Une fois le programme terminé, j'ai pris l'escalator jusqu'au hall et j'ai quitté l'hôtel. Dans la chaleur écrasante de ce soir de juillet, j'ai regardé la foule du Metrocon défiler. J'ai vu une fille dans un costume de pieuvre et deux pirates minutieusement équipés tenant des épées, un peu comme celle offerte à DeSantis. J'ai vu des enfants racisés [Black and Brown and White kids, dans la version originale Ndt] ou blancs portant des perruques roses et des bottes de combat. Le tonnerre a grondé et la pluie est tombée, mais les enfants de Metrocon n'ont pas semblé s'en apercevoir. Iels étaient incandescent·es. Un grand groupe hurla de rire alors qu'iels traversaient la rue, ravis d'essayer d'être quelqu'un·e d'autre, ou peut-être simplement de se sentir à leur place.

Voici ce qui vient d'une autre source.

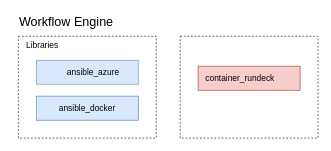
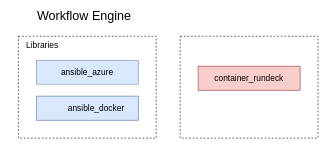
  <mxCell id="0" />
  <mxCell id="1" parent="0" />
  <mxCell id="2" value="" style="rounded=0;whiteSpace=wrap;html=1;fontSize=14;dashed=1;" vertex="1" parent="1"><mxGeometry x="30" y="60" width="230" height="170" as="geometry" /></mxCell>
- <mxCell id="3" value="Workflow Engine" style="text;html=1;strokeColor=none;fillColor=none;align=center;verticalAlign=middle;whiteSpace=wrap;rounded=0;fontSize=21;" vertex="1" parent="1"><mxGeometry width="180" height="30" as="geometry" x="20" y="20" /></mxCell>
+ <mxCell id="3" value="Workflow Engine" style="text;html=1;strokeColor=none;fillColor=none;align=center;verticalAlign=middle;whiteSpace=wrap;rounded=0;fontSize=21;" vertex="1" parent="1"><mxGeometry x="50" y="10" width="180" height="30" as="geometry" /></mxCell>
  <mxCell id="4" value="" style="group;fillColor=#dae8fc;strokeColor=#6c8ebf;" vertex="1" connectable="0" parent="1"><mxGeometry x="60" y="160" width="170" height="40" as="geometry" /></mxCell>
  <mxCell id="5" value="" style="rounded=0;whiteSpace=wrap;html=1;fontSize=21;fillColor=#dae8fc;strokeColor=#6c8ebf;" vertex="1" parent="4"><mxGeometry width="170" height="40" as="geometry" /></mxCell>
- <mxCell id="6" value="&lt;div&gt;ansible_docker&lt;/div&gt;" style="text;html=1;strokeColor=none;fillColor=none;align=center;verticalAlign=middle;whiteSpace=wrap;rounded=0;fontSize=14;" vertex="1" parent="4"><mxGeometry x="30" y="5" width="110" height="30" as="geometry" /></mxCell>
+ <mxCell id="6" value="&lt;div&gt;ansible_docker&lt;/div&gt;" style="text;html=1;strokeColor=none;fillColor=none;align=center;verticalAlign=middle;whiteSpace=wrap;rounded=0;fontSize=14;" vertex="1" parent="4"><mxGeometry x="45" y="5" width="110" height="30" as="geometry" /></mxCell>
  <mxCell id="7" value="" style="group" vertex="1" connectable="0" parent="1"><mxGeometry x="60" y="100" width="170" height="40" as="geometry" /></mxCell>
  <mxCell id="8" value="" style="rounded=0;whiteSpace=wrap;html=1;fontSize=21;fillColor=#dae8fc;strokeColor=#6c8ebf;" vertex="1" parent="7"><mxGeometry width="170" height="40" as="geometry" /></mxCell>
- <mxCell id="9" value="ansible_azure" style="text;html=1;strokeColor=none;fillColor=none;align=center;verticalAlign=middle;whiteSpace=wrap;rounded=0;fontSize=14;" vertex="1" parent="7"><mxGeometry x="40" y="5" width="110" height="30" as="geometry" /></mxCell>
+ <mxCell id="9" value="ansible_azure" style="text;html=1;strokeColor=none;fillColor=none;align=center;verticalAlign=middle;whiteSpace=wrap;rounded=0;fontSize=14;" vertex="1" parent="7"><mxGeometry x="30" y="5" width="110" height="30" as="geometry" /></mxCell>
  <mxCell id="10" value="Libraries" style="text;html=1;strokeColor=none;fillColor=none;align=center;verticalAlign=middle;whiteSpace=wrap;rounded=0;dashed=1;fontSize=14;" vertex="1" parent="1"><mxGeometry x="40" y="60" width="60" height="30" as="geometry" /></mxCell>
  <mxCell id="11" value="" style="rounded=0;whiteSpace=wrap;html=1;fontSize=14;dashed=1;" vertex="1" parent="1"><mxGeometry x="300" y="60" width="230" height="170" as="geometry" /></mxCell>
  <mxCell id="12" value="" style="group;fillColor=#e1d5e7;strokeColor=#9673a6;" vertex="1" connectable="0" parent="1"><mxGeometry x="330" y="110" width="170" height="40" as="geometry" /></mxCell>
  <mxCell id="13" value="" style="rounded=0;whiteSpace=wrap;html=1;fontSize=21;fillColor=#f8cecc;strokeColor=#b85450;" vertex="1" parent="12"><mxGeometry width="170" height="40" as="geometry" /></mxCell>
- <mxCell id="14" value="container_rundeck" style="text;html=1;strokeColor=none;fillColor=none;align=center;verticalAlign=middle;whiteSpace=wrap;rounded=0;fontSize=14;" vertex="1" parent="12"><mxGeometry x="15" y="5" width="110" height="30" as="geometry" /></mxCell>
+ <mxCell id="14" value="container_rundeck" style="text;html=1;strokeColor=none;fillColor=none;align=center;verticalAlign=middle;whiteSpace=wrap;rounded=0;fontSize=14;" vertex="1" parent="12"><mxGeometry x="30" y="5" width="110" height="30" as="geometry" /></mxCell>
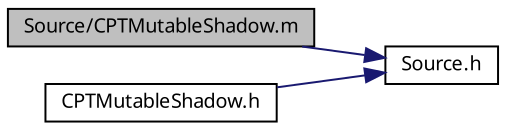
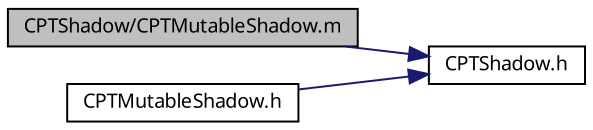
  digraph {
    rankdir=LR
    node [color=black fontname="Lucinda Grande" fontsize=10 shape=record]
    edge [color=midnightblue fontname="Lucinda Grande" fontsize=10 labelfontname="Lucinda Grande" labelfontsize=10 style=solid]
-   n1 [fillcolor=grey75 fontcolor=black height=0.2 label="Source/CPTMutableShadow.m" style=filled width=0.4]
-   n2 [height=0.2 label="Source.h" width=0.4]
+   n1 [fillcolor=grey75 fontcolor=black height=0.2 label="CPTShadow/CPTMutableShadow.m" style=filled width=0.4]
+   n2 [height=0.2 label="CPTShadow.h" width=0.4]
    n3 [height=0.2 label="CPTMutableShadow.h" width=0.4]
    n1 -> n2
    n3 -> n2
  }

Publication originale (22/08/2022) :
Mother Jones
Traduction :
Action Antifouchiste
Les conseils scolaires - School board - élaborent les politiques et les règlements pour contrôler le fonctionnement des écoles : organisation du système, contrôle du budget, achat d'équipement, personnel, assiduité, programme, etc. Les conseils peuvent également être autorisés par l'État à prélever des impôts, investir des ressources, acquérir du foncier… Ils font partie intégrante du système d'éducation publique américain et sont considérés comme le principal organe démocratique capable de représenter les citoyens dans les décisions locales en matière d'éducation.
"Il fait toutefois campagne en mettant de côté ses convictions anti-avortement et anti-mariage homosexuel, la Virginie étant traditionnellement favorable aux démocrates. Il a surtout insisté sur les questions d'éducation, s'opposant aux fermetures d'écoles à répétition du fait de la pandémie de Covid-19, à l'obligation du port du masque au sein des établissements et rejetant la Critical Race Theory", page Wikipédia française de Ron DeSantis
Tuerie de masse dans une école primaire qui a fait 21 morts dont 19 enfants de moins de 11 ans. Le tueur était un jeune latino, fils d'immigré.